Awards shows in particular — like The Tony Awards, which KCD has helped coordinate since 2015 — create the opportunity for KCD to have 360-degree control over an event; while a traditional PR firm might dress a celebrity for an event or send a publicist to a red carpet to facilitate press interviews, KCD’s reach now extends to consulting on the flow and feel of the red carpet, which media players gain access and how guests and celebrities arrive. In addition, over half of KCD’s PR event work globally comes from non-retainer based clients, said KCD partner and managing director Rachna Shah.

“The press value and the social value of doing an event has become greater and greater because of the fact that it's not any longer about just the people in the room,” Shah said. “It's about how they are sharing the content that's created at an event to the world.”

Follow the money

Some full-service agencies are going a step further and taking stakes in their clients.

The model was pioneered by Derris, who was an early investor in Warby Parker.

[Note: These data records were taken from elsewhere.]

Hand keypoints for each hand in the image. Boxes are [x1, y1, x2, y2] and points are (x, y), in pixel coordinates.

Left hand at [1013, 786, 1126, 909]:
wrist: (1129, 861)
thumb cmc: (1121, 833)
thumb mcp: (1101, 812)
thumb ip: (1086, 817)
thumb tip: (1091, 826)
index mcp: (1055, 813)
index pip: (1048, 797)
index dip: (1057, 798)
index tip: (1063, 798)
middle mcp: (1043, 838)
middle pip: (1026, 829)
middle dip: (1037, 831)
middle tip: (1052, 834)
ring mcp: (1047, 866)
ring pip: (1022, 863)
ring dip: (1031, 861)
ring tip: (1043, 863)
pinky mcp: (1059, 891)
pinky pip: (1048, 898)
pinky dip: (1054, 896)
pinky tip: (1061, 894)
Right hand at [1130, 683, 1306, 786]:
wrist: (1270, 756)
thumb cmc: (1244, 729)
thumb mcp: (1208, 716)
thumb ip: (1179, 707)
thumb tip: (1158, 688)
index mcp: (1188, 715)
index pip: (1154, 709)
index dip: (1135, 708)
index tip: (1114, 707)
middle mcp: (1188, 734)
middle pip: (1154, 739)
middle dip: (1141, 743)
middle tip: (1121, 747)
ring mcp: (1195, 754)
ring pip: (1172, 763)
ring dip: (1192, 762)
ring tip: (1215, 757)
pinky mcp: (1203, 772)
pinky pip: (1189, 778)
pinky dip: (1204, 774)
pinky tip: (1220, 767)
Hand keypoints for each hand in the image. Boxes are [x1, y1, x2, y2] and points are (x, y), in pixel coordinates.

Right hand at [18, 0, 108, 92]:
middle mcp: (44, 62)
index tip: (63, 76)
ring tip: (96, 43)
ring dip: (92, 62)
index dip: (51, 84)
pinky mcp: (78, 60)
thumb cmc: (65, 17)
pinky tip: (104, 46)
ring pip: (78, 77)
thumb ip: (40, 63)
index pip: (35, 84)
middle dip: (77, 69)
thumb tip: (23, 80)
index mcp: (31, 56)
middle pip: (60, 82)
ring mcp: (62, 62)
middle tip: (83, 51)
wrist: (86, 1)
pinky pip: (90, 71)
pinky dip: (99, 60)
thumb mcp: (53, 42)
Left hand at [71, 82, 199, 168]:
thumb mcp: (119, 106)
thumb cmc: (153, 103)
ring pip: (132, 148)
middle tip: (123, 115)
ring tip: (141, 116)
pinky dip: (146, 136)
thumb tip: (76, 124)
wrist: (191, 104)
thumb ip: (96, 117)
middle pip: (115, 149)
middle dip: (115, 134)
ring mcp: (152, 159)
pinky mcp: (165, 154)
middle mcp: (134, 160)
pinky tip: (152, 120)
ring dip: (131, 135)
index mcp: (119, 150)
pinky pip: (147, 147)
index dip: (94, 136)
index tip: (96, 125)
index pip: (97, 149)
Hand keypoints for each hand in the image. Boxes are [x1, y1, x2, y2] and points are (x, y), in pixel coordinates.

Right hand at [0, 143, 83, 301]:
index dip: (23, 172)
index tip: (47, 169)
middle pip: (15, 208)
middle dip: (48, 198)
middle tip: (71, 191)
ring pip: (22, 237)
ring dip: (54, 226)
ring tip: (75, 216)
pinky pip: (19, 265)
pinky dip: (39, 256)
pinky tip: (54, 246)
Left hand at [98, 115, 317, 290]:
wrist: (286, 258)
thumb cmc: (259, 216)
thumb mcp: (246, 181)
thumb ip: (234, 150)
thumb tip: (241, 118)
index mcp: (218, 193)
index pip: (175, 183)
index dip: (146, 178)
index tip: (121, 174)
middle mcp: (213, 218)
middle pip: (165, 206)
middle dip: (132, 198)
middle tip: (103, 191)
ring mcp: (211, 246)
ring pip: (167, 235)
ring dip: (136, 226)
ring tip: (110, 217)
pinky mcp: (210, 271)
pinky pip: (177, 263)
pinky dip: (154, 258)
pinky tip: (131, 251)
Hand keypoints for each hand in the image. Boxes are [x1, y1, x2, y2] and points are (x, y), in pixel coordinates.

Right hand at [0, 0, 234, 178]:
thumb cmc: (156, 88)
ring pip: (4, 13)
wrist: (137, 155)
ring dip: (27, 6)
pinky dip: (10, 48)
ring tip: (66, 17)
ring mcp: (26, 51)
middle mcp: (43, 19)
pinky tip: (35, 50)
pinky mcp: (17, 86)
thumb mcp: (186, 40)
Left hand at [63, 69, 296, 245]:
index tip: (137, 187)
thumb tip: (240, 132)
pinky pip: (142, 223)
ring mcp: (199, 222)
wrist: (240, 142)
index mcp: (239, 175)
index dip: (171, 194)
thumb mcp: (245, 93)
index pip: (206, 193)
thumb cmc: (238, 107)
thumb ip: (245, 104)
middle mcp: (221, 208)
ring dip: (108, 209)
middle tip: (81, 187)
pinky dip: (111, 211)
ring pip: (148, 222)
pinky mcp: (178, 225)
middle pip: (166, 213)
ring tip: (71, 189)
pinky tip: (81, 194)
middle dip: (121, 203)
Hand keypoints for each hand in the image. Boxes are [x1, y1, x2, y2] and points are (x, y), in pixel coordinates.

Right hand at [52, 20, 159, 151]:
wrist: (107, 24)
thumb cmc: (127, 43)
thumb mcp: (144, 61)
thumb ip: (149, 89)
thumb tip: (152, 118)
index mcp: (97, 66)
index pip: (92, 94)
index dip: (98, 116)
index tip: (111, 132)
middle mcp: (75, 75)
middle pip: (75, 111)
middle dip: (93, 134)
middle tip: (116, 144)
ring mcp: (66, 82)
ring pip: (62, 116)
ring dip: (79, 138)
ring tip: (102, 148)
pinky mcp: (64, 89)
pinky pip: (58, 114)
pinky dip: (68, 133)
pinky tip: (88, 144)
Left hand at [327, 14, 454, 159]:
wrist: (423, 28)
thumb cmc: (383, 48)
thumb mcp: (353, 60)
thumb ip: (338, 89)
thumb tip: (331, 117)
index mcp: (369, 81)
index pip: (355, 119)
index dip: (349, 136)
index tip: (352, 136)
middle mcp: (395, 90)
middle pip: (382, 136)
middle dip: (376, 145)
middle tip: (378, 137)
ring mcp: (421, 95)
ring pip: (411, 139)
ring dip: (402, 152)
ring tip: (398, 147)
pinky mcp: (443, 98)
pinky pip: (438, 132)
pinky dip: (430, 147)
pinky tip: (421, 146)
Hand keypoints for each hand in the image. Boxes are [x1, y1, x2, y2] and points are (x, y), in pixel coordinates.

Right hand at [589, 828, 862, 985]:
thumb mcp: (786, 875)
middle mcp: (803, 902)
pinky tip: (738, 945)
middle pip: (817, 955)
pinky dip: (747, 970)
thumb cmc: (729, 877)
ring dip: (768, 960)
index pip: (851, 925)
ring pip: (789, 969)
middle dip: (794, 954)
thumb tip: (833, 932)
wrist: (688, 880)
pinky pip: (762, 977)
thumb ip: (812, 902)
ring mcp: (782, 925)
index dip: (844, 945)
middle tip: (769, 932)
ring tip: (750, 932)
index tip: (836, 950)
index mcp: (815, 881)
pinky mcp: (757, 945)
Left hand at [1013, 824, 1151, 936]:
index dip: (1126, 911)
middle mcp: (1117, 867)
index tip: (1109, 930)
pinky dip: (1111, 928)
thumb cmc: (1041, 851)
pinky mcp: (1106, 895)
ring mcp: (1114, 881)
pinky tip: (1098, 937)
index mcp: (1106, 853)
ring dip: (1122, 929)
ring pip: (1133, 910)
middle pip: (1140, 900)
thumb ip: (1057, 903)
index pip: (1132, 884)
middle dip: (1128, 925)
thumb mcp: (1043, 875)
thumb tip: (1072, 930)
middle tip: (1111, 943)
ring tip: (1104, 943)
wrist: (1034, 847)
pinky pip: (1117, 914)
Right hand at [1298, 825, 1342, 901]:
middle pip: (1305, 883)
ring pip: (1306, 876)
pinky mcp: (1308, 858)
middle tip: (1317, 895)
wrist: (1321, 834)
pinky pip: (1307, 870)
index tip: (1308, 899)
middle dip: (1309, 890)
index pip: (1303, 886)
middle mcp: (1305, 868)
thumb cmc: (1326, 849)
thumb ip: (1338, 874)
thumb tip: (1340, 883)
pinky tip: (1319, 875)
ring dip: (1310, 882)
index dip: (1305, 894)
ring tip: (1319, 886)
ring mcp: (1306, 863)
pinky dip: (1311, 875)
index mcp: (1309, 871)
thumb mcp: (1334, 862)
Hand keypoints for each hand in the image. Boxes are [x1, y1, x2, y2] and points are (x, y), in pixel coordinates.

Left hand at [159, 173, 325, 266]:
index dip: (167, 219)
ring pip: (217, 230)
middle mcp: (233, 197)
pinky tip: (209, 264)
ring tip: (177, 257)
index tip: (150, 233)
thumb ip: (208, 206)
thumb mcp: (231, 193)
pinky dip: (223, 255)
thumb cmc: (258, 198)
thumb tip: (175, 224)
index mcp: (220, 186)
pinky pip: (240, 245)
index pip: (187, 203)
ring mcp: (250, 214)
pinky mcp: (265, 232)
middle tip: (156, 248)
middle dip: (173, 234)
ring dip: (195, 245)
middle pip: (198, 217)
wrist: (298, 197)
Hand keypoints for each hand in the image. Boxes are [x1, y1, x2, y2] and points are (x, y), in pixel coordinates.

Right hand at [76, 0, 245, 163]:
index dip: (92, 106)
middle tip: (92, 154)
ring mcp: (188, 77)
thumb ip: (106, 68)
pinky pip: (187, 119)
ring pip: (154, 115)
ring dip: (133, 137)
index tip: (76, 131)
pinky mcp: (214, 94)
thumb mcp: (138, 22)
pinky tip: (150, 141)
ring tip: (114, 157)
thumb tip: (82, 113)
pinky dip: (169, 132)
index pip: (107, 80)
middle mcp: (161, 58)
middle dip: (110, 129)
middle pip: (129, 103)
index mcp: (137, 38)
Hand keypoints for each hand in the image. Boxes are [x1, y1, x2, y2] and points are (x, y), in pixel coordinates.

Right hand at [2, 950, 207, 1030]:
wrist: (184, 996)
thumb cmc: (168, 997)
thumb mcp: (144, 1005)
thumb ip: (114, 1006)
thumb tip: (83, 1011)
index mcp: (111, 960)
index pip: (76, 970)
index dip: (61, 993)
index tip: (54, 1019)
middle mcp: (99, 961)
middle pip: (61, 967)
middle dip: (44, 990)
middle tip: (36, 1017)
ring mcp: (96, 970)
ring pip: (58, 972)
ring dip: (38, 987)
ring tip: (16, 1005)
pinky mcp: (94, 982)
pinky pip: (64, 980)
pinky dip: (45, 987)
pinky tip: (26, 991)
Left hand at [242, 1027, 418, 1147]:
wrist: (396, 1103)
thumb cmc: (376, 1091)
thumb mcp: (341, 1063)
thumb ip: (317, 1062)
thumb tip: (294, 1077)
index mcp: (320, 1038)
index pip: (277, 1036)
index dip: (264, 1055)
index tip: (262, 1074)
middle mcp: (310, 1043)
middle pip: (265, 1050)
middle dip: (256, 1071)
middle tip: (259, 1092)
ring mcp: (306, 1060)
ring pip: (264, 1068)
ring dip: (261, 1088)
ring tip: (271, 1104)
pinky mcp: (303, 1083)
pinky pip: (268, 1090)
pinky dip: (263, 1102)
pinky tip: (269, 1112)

His agency’s venture fund, Amity Supply, launched in 2017 and has taken equity stakes in, or helped secure pre-seed funding for, roughly 60 companies.

The biggest issue PR has always had is the ROI.

BPCM’s von Bismarck, who started her career in finance, launched Aligned Endeavors, the firm’s venture capital arm, in late 2019. The division invests in the brands it works with, creating incentives for both sides to work together and raising the potential rewards for the PR firm.

“The biggest issue PR has always had is the ROI,” von Bismarck said. “If I am an equity partner, I’m more likely to get insight into their actual sales figures, into their traffic to their website, whatever it may be.”

Find partners

For boutique and mid-size PR firms, scaling up may not make as much sense as finding the right strategic partners.

In Europe and the UK, for example, clients still expect a personal approach to PR, and networks and relationships may be more compelling than data. Lucien Pagès Communications, which operates as a traditional PR firm, specialises in facilitating big-name introductions. The firm opened a New York office in December 2018, but keeps its operation small.

“In New York, I feel our human approach works very well, and people are very receptive to it,” Pagès said, adding that the team often shares clients with American PR firms looking for a partner in Europe.

Derris acquired the London PR agency Sample in 2019, in part because Sample had strong relationships in the UK that would have taken years to build without an acquisition, Derris said. He added that the deal’s success has him looking at other European markets for future acquisitions.

Be realistic

While there’s certainly an arms race-style acceleration in PR to becoming, as Derris puts it, a “one-stop-shop” for all of a brand’s business needs, it’s just as important to take a careful look at where your expertise actually lies.

“I definitely feel like there are aspects of the full scope of communications like branding and performance marketing that we don't do,” said Krupp. “I don't want to offer a service that makes us the jack of all trades and the master of none.”